● **Document text**
────
X, Y = np.meshgrid(AlphaValues, BetaValues)
surf = ax.plot_surface(X, Y, Energies,cmap=cm.coolwarm,linewidth=0, antialiased=False)
# Customize the z axis.
zmin = np.matrix(Energies).min()
zmax = np.matrix(Energies).max()
ax.set_zlim(zmin, zmax)
ax.set_xlabel(r'$\alpha$')
ax.set_ylabel(r'$\beta$')
ax.set_zlabel(r'$\langle E \rangle$')
ax.zaxis.set_major_locator(LinearLocator(10))
ax.zaxis.set_major_formatter(FormatStrFormatter('%.02f'))
# Add a color bar which maps values to colors.
fig.colorbar(surf, shrink=0.5, aspect=5)
plt.show()

Technical aspect, improvements and how to define the cost function

The above procedure is not the smartest one. Looping over all variational parameters becomes expensive. Also, we don't use importance sampling and optimizations of the standard deviation (blocking, bootstrap, jackknife). Such codes are included in the above Github address.

We can also be smarter and use minimization methods to find the optimal variational parameters with fewer Monte Carlo cycles and then fire up our heavy artillery.
────
● **Recorded data**
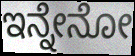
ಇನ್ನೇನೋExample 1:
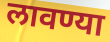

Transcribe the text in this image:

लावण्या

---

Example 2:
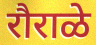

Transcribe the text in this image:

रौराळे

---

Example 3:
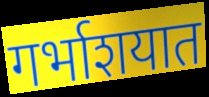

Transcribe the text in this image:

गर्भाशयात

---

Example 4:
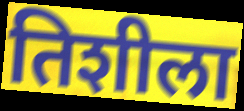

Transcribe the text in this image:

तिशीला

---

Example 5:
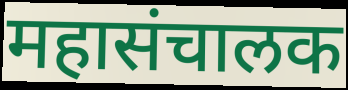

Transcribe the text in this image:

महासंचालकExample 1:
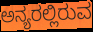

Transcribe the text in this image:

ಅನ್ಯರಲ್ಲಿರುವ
────
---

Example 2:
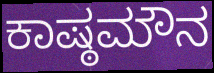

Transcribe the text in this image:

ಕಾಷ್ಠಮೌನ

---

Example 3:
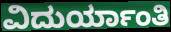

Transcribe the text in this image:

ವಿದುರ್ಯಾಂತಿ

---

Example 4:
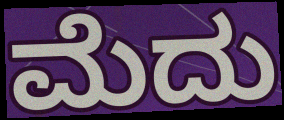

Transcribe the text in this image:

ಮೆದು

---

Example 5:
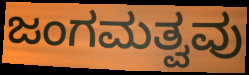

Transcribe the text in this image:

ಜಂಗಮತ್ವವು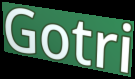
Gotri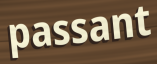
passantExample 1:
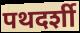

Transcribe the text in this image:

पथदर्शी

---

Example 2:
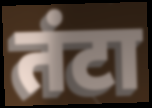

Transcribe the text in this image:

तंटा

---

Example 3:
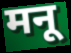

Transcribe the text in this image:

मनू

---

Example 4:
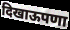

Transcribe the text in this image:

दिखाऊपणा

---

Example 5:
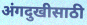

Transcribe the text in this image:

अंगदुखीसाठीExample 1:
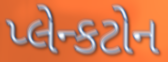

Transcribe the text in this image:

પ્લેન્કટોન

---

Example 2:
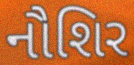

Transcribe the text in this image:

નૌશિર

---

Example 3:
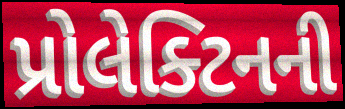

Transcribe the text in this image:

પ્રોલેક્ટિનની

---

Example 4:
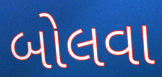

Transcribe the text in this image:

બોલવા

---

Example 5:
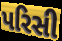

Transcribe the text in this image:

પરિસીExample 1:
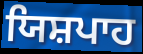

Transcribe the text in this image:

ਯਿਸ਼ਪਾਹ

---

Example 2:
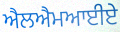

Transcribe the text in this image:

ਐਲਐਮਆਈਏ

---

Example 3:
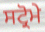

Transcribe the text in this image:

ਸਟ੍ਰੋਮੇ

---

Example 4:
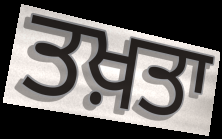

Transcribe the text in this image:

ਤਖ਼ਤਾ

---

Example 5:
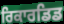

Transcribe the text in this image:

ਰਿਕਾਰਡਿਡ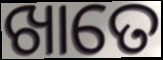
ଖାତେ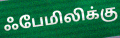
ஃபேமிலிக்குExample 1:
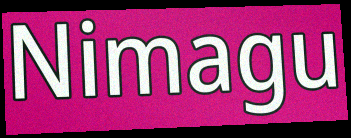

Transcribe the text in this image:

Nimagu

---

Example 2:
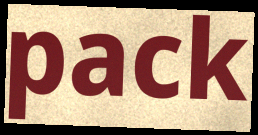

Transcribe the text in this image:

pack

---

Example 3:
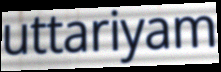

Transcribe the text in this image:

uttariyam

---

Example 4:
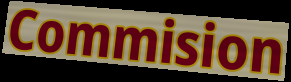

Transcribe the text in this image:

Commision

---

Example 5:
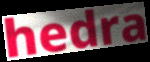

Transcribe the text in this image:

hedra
────
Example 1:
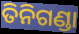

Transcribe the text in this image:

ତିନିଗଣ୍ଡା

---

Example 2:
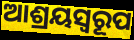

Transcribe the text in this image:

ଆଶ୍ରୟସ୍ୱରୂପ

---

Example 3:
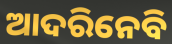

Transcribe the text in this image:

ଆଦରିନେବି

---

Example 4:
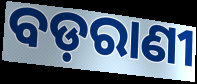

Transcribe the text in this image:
────
● **What is required**
Please copy out the full text on surface plotting and variational parameters shown above, word for word, including every code line and comment.

● **Solution to the exercise**
X, Y = np.meshgrid(AlphaValues, BetaValues)
surf = ax.plot_surface(X, Y, Energies,cmap=cm.coolwarm,linewidth=0, antialiased=False)
# Customize the z axis.
zmin = np.matrix(Energies).min()
zmax = np.matrix(Energies).max()
ax.set_zlim(zmin, zmax)
ax.set_xlabel(r'$\alpha$')
ax.set_ylabel(r'$\beta$')
ax.set_zlabel(r'$\langle E \rangle$')
ax.zaxis.set_major_locator(LinearLocator(10))
ax.zaxis.set_major_formatter(FormatStrFormatter('%.02f'))
# Add a color bar which maps values to colors.
fig.colorbar(surf, shrink=0.5, aspect=5)
plt.show()

Technical aspect, improvements and how to define the cost function

The above procedure is not the smartest one. Looping over all variational parameters becomes expensive. Also, we don't use importance sampling and optimizations of the standard deviation (blocking, bootstrap, jackknife). Such codes are included in the above Github address.

We can also be smarter and use minimization methods to find the optimal variational parameters with fewer Monte Carlo cycles and then fire up our heavy artillery.